そのうえで、血管から漏れ出した血漿(水分)はすぐに血管内に戻らないため、減った血液量を補うために生理食塩水を点滴で入れることもある。また、ヒスタミンの作用を抑えるために、ヒスタミンH1受容体拮抗薬などを使うことも。アナフィラキシーより軽いアレルギー反応のときは、これだけですむ例もあるという。

さらに、高血圧や不整脈の治療で使うβ遮断薬には、アドレナリンの作用を阻害する働きがあるため、持病の治療でこうした薬を使っている人は、アドレナリン製剤の効果が十分に表れない場合もある。このときは別の薬(グルカゴン)を点滴して様子を見る。呼吸が苦しいときは酸素吸入をする。

「接種会場が体育館や公民館の場合、グルカゴンや酸素ボンベなどを準備するのは、現実的には難しいでしょう。そのときは近くの医療機関との連携で、初期対応で改善しなかったら速やかに搬送する対応がとられるはずです」(浅野さん)

抗ヒスタミン薬の服用に注意

「予防のために接種前にドラッグストアなどで市販されている抗ヒスタミン薬などを服用すればいいのでは?」と思う人もいるだろう。これについて「もともと持病の治療のために飲んでいる方以外は、事前に服用しないように」と答える。

「抗ヒスタミン薬を飲むと、アナフィラキシーの初期のサインである皮膚や粘膜の症状が表れにくくなる。重症化して呼吸器や循環器に症状が出るまで気付かない恐れがあります」

では、どういう人は気を付けたほうがよく、どういう人はアナフィラキシーを理由にワクチン接種できないのだろうか。

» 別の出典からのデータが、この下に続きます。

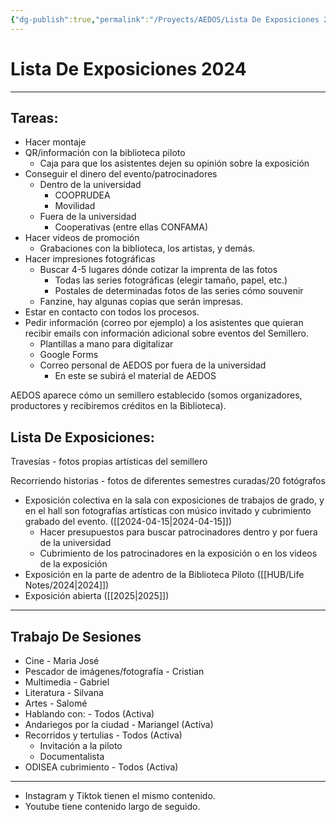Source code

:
 ```yaml
---
{"dg-publish":true,"permalink":"/Proyects/AEDOS/Lista De Exposiciones 2024/","title":"Lista De Exposiciones 2024","created":"Wednesday, 2024-02-28, 2:17:49 pm","updated":"Wednesday, 2024-02-28, 2:47:44 pm"}
---
```



# Lista De Exposiciones 2024

---

## Tareas:

- Hacer montaje
- QR/información con la biblioteca piloto
	- Caja para que los asistentes dejen su opinión sobre la exposición
- Conseguir el dinero del evento/patrocinadores
	- Dentro de la universidad
		- COOPRUDEA
		- Movilidad
	- Fuera de la universidad
		- Cooperativas (entre ellas CONFAMA)
- Hacer videos de promoción
	- Grabaciones con la biblioteca, los artistas, y demás.
- Hacer impresiones fotográficas
	- Buscar 4-5 lugares dónde cotizar la imprenta de las fotos
		- Todas las series fotográficas (elegir tamaño, papel, etc.)
		- Postales de determinadas fotos de las series cómo souvenir
	- Fanzine, hay algunas copias que serán impresas.
- Estar en contacto con todos los procesos.
- Pedir información (correo por ejemplo) a los asistentes que quieran recibir emails con información adicional sobre eventos del Semillero.
	- Plantillas a mano para digitalizar
	- Google Forms
	- Correo personal de AEDOS por fuera de la universidad
		- En este se subirá el material de AEDOS

AEDOS aparece cómo un semillero establecido (somos organizadores, productores y recibiremos créditos en la Biblioteca).

## Lista De Exposiciones:

Travesías - fotos propias artísticas del semillero

Recorriendo historias - fotos de diferentes semestres curadas/20 fotógrafos

- Exposición colectiva en la sala con exposiciones de trabajos de grado, y en el hall son fotografías artísticas con músico invitado y cubrimiento grabado del evento. ([[2024-04-15\|2024-04-15]])
	- Hacer presupuestos para buscar patrocinadores dentro y por fuera de la universidad
	- Cubrimiento de los patrocinadores en la exposición o en los videos de la exposición
- Exposición en la parte de adentro de la Biblioteca Piloto ([[HUB/Life Notes/2024\|2024]])
- Exposición abierta ([[2025\|2025]])

---

## Trabajo De Sesiones

- Cine - Maria José
- Pescador de imágenes/fotografía - Cristian
- Multimedia - Gabriel
- Literatura - Silvana
- Artes - Salomé
- Hablando con: - Todos (Activa)
- Andariegos por la ciudad - Mariangel (Activa)
- Recorridos y tertulias - Todos (Activa)
	- Invitación a la piloto
	- Documentalista
- ODISEA cubrimiento - Todos (Activa)
---
- Instagram y Tiktok tienen el mismo contenido.
- Youtube tiene contenido largo de seguido.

基本的に、接種する前には予防接種を安全に受けられるかどうか、必ず医師が接種する人に問診(予診)を行う。その際に医師が注視する病気の一つが気管支喘息だという。薬でコントロールできていたり、喘息発作がずっと起こっていなかったりする人は問題ないが、薬を使っても症状がコントロールできていない、あるいは喘息発作が頻繁に出る人は、注意が必要のようだ。